## ОТРЫВОК
-*-*-
Таким образом, экономическая наука перестала удовлетворять и интересам практики: она не давала надлежащих объяснений даже для понимания современной экономической жизни. Результатом этого несоответствия между теорией и действительностью и явился призыв к пересмотру и проверке основных положений путем изучения действительной жизни, призыв к ознакомлению с реальными условиями экономической жизни, с бытом, как настоящего, так и прошлого, на основании чего можно было бы уже построить экономическую теорию, покоящуюся на прочном фундаменте. Этот призыв к обновлению науки исходил от так называемой старо-исторической школы в Германии в лице Гилъдебранда1, Рошера2 и Книса3. Однако это направление, которое требовало только построения новой теории на реальной почве и изучения с этой целью экономической истории, не добилось своей цели; сами представители его почти не приступили к детальному исследованию прошлого, и дело подвинулось вперед весьма мало. Указывалось, что одного соображения о необходимости построить новую теорию, более пригодную для понимания нужд современной жизни и для обоснования соответствующих мероприятий, было еще далеко недостаточно.

Нужен был внешний толчок, который бы заставил экономистов приняться за изучение истории хозяйственного быта. Таким внешним толчком и явилось нарождение рабочего вопроса, который выступил в Германии на сцену в 60-х и 70-х годах. Под влиянием роста германской индустрии и перехода Германии от мелкого ремесленного и кустарного производства к крупной фабрично-заводской промышленности, образовался обширный рабочей класс; благодаря увеличению городского рабочего населения, с одной стороны, и сосредоточению производства в крупных промышленных заведениях, с другой стороны, нужда и бедствия, которые ранее были незаметны, будучи разбросаны по многочисленным жилищам, где производили работу ремесленники и кустари, теперь гораздо резче выступили наружу, и перед взором государства и общества предстала яркая картина человеческой юдоли. Рабочие, со своей стороны почувствовали свою силу, и стали предъявлять требования нередко в очень решительной форме; образовалась сильная социал-демократическая партия, возникла интернациональная организация рабочих. В эту эпоху и выступила на арену общественно-политической деятельности германская школа социальной реформы; она поняла, что необходимо совокупными усилиями государства, общества и самих рабочих облегчить бедственное положение рабочего населения, что нельзя все предоставлять свободному течению событий и спокойно смотреть издали, как люди страдают и гибнут. Фабричное законодательство и обязательное страхование рабочих, свобода рабочих союзов и стачек и другие мероприятия социального характера стояли на знамени нового социально-политического направления в экономической науке.
-*-*-
## ВЫДЕРЖКИ ИЗ СТРОК
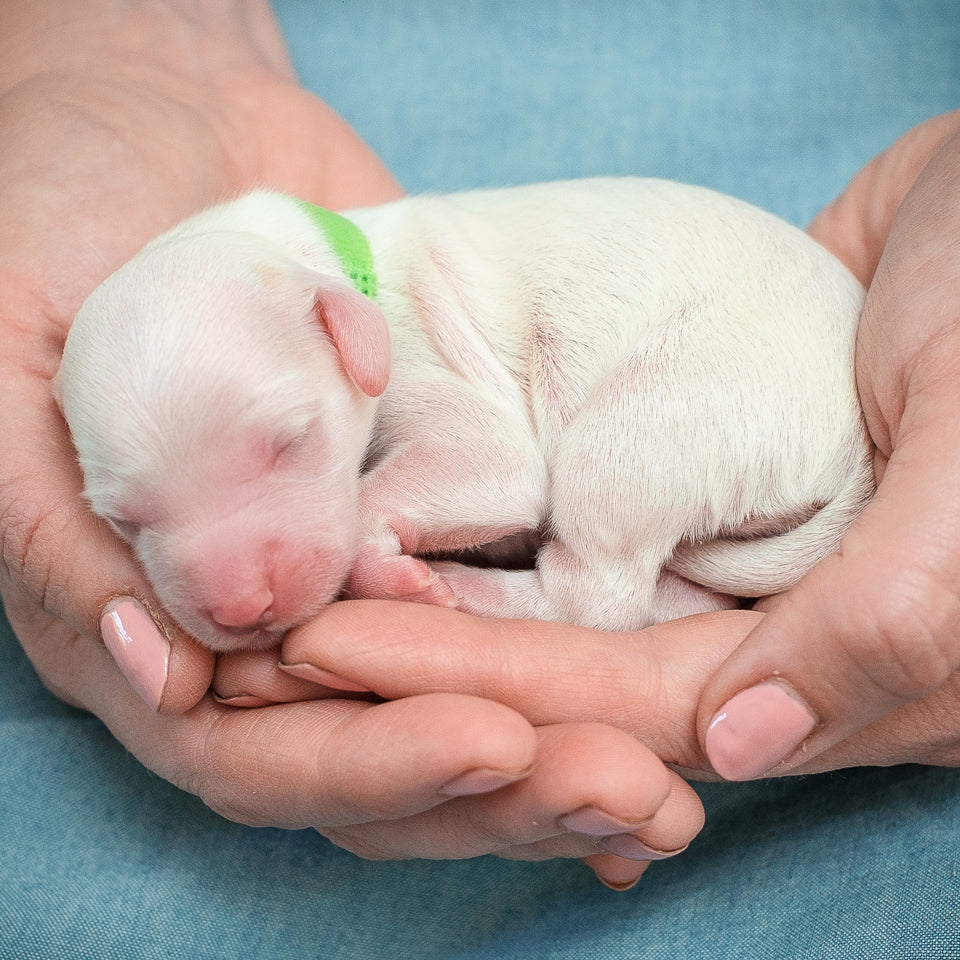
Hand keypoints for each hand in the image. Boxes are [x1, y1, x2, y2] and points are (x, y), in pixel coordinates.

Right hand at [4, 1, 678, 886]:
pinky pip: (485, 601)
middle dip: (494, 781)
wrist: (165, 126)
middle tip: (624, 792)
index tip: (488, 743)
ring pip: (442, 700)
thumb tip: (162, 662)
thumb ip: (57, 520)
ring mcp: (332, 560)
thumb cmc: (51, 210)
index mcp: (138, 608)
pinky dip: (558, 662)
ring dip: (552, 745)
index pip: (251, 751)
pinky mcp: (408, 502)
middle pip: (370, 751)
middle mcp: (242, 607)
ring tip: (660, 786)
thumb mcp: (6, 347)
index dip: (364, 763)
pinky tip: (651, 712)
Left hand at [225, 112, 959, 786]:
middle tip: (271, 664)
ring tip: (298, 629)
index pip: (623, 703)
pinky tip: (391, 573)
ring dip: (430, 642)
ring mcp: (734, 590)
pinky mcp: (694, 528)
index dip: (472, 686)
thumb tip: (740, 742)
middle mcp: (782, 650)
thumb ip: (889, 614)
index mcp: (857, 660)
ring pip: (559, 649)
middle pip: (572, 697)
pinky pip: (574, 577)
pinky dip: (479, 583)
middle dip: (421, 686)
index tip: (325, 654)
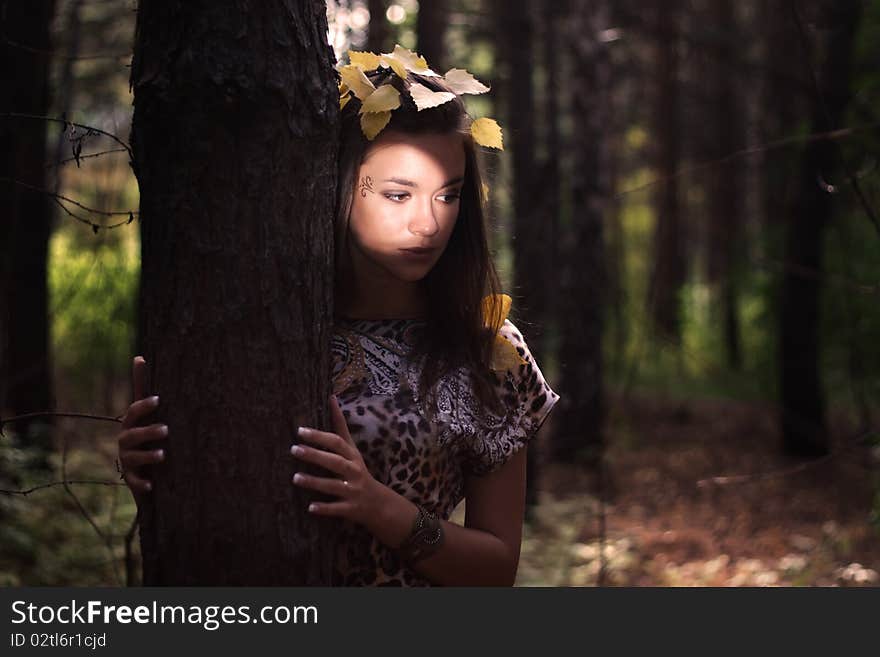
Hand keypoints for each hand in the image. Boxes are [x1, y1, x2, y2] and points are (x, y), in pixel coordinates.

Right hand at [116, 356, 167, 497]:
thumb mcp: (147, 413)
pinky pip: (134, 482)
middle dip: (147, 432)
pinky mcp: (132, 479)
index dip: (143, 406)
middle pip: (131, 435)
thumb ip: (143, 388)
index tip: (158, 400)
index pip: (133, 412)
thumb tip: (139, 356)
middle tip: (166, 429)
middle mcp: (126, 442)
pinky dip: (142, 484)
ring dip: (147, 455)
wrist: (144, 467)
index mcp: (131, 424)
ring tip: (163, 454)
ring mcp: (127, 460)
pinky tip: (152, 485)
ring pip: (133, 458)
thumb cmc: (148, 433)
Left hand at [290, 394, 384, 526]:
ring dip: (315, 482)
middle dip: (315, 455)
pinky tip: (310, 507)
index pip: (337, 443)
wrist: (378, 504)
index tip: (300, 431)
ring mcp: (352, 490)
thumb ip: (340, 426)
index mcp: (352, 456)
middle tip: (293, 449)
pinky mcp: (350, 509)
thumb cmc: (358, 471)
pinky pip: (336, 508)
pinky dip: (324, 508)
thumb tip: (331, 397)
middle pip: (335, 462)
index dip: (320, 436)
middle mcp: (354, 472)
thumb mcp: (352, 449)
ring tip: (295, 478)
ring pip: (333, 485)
-*-*-
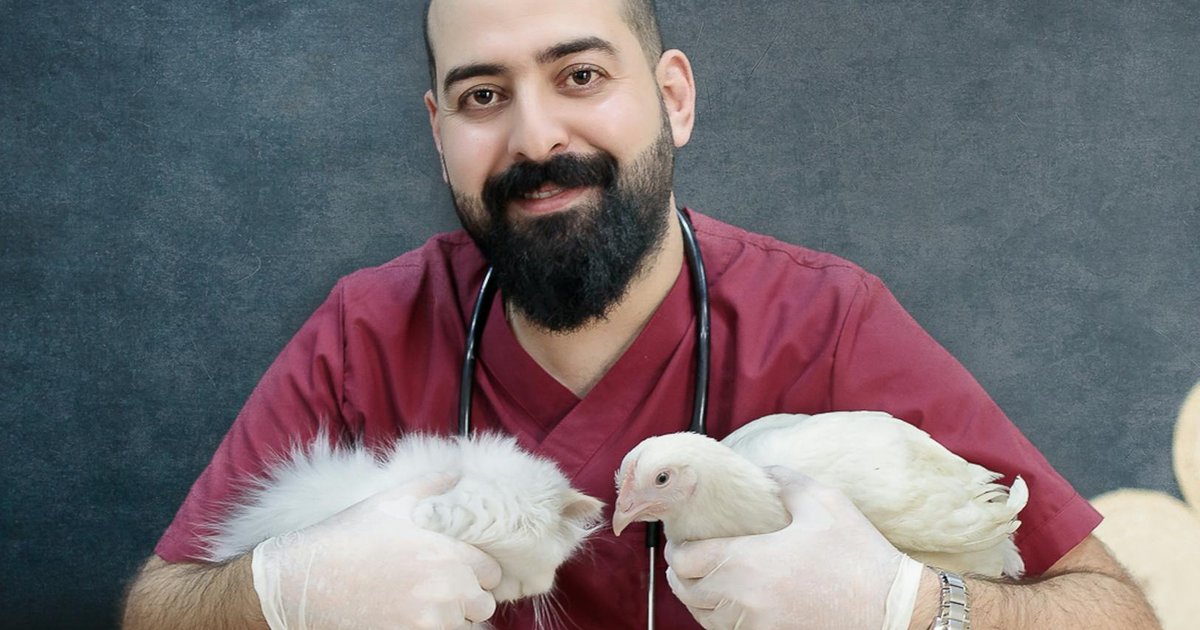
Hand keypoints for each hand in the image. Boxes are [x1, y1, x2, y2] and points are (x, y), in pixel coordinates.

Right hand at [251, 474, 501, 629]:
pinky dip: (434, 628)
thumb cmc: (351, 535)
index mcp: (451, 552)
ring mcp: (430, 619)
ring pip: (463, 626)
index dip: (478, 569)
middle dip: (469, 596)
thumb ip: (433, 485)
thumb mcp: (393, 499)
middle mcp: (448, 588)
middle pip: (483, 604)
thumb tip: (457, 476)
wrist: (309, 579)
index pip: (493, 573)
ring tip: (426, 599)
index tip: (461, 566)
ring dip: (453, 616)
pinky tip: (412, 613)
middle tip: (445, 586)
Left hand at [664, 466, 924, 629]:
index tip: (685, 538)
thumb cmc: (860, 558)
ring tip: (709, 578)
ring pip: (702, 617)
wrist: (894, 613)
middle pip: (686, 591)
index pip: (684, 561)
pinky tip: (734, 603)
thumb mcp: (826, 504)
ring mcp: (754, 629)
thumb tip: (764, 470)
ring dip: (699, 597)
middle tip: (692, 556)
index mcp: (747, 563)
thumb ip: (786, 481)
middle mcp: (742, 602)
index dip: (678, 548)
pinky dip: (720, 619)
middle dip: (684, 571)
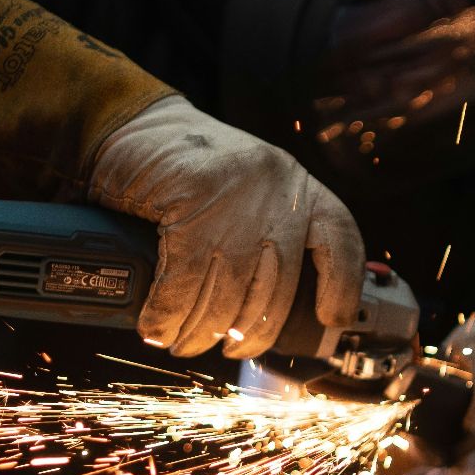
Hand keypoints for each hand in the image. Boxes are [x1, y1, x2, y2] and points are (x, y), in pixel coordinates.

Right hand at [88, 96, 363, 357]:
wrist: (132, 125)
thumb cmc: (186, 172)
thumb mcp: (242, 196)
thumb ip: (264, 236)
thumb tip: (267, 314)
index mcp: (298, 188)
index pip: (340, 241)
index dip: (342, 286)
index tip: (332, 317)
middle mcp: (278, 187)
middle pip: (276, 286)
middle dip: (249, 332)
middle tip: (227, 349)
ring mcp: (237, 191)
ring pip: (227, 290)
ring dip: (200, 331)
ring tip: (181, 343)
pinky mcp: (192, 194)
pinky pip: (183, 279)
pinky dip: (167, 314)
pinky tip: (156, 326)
-*-*-
## ТРЕБОВАНИЯ ЗАДАНИЯ
Перечислите, опираясь на отрывок, всех, чьими совокупными усилиями, по убеждению германской школы социальной реформы, следовало облегчить бедственное положение рабочего населения.

## ПОЛЕ ОТВЕТА
Государство, общество и сами рабочие.